• EXTRAIT DE PAGE
########
Coupe
d’Afrique des nations : football et impérialisme
31 Janvier 2024
La 34e édition de la
Coupe d’Afrique des nations (CAN) se déroule en Côte d’Ivoire jusqu’au 11
février. Même si la compétition ne draine pas les mêmes recettes que le Mondial
de football ou des Jeux Olympiques, les matches seraient suivis par quelque 500
millions de téléspectateurs dans 160 pays.
De grandes entreprises, comme
l’équipementier Puma ou le pétrolier TotalEnergies, ont investi dans le filon
de la CAN. En France, le groupe qatarien BeIN Sports a acquis les droits de
retransmission.
########
• LES DONNÉES
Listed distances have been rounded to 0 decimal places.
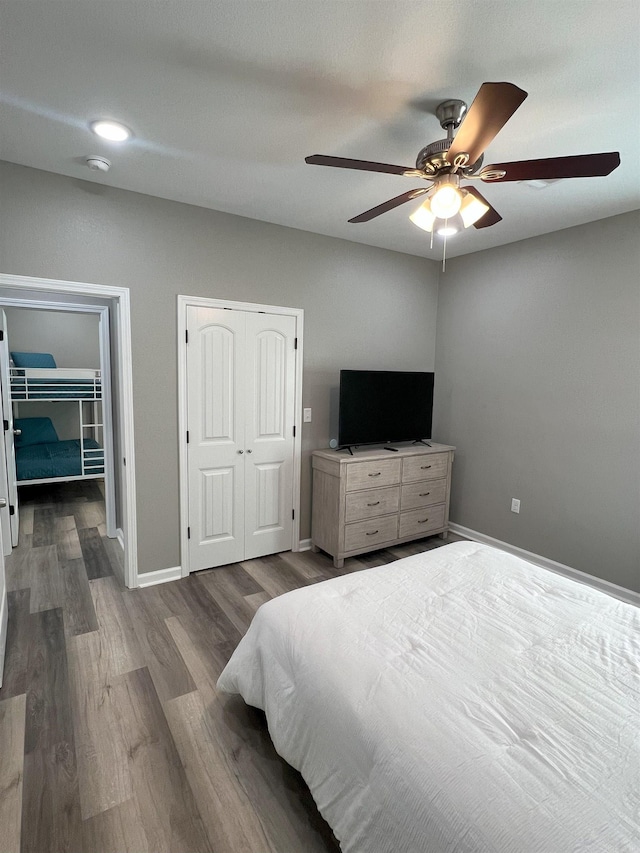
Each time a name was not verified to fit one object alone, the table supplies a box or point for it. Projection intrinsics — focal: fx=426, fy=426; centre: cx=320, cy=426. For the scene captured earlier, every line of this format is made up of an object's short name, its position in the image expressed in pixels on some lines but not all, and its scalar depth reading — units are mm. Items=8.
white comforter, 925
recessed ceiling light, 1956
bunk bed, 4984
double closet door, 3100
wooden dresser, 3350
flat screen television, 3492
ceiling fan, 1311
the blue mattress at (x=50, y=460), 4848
########
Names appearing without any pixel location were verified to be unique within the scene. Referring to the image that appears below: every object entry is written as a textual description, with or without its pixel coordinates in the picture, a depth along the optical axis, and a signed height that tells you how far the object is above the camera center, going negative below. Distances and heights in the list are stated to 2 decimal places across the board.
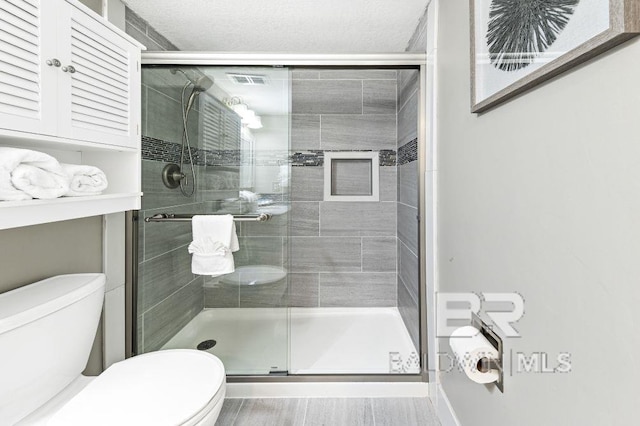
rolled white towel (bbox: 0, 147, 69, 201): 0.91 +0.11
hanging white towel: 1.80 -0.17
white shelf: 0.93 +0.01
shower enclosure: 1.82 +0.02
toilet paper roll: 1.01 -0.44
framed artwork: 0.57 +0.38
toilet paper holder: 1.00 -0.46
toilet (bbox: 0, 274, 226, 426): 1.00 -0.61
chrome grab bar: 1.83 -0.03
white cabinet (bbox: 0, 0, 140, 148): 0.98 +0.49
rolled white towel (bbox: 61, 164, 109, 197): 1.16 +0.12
########
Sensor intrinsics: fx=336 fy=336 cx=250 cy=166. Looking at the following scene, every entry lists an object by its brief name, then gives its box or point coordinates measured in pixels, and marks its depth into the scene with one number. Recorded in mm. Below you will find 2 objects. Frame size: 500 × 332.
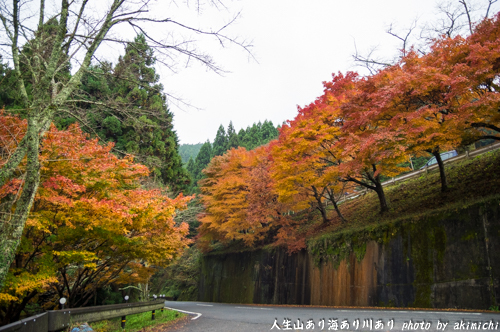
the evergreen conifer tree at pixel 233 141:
########
• EXERCICES À RÉSOUDRE
1: Pouvez-vous reprendre à l'identique le passage de l'extrait qui commence par « De grandes entreprises, comme » et se poursuit jusqu'à « retransmission. » ?
2: D'après l'extrait sur la Coupe d'Afrique des nations :
(a) Dans quel pays se déroule la 34e édition de la compétition ?
(b) Combien de téléspectateurs suivraient les matches, et dans combien de pays ?
(c) Quel groupe a acquis les droits de retransmission en France ?
Appuyez-vous uniquement sur l'extrait de page, et sur rien d'autre.

• CORRIGÉ DES EXERCICES
1:
De grandes entreprises, comme
l’équipementier Puma ou le pétrolier TotalEnergies, ont investi dans le filon
de la CAN. En France, le groupe qatarien BeIN Sports a acquis les droits de
retransmission.

2:
(a) En Côte d'Ivoire.
(b) Quelque 500 millions de téléspectateurs, dans 160 pays.
(c) Le groupe qatarien BeIN Sports.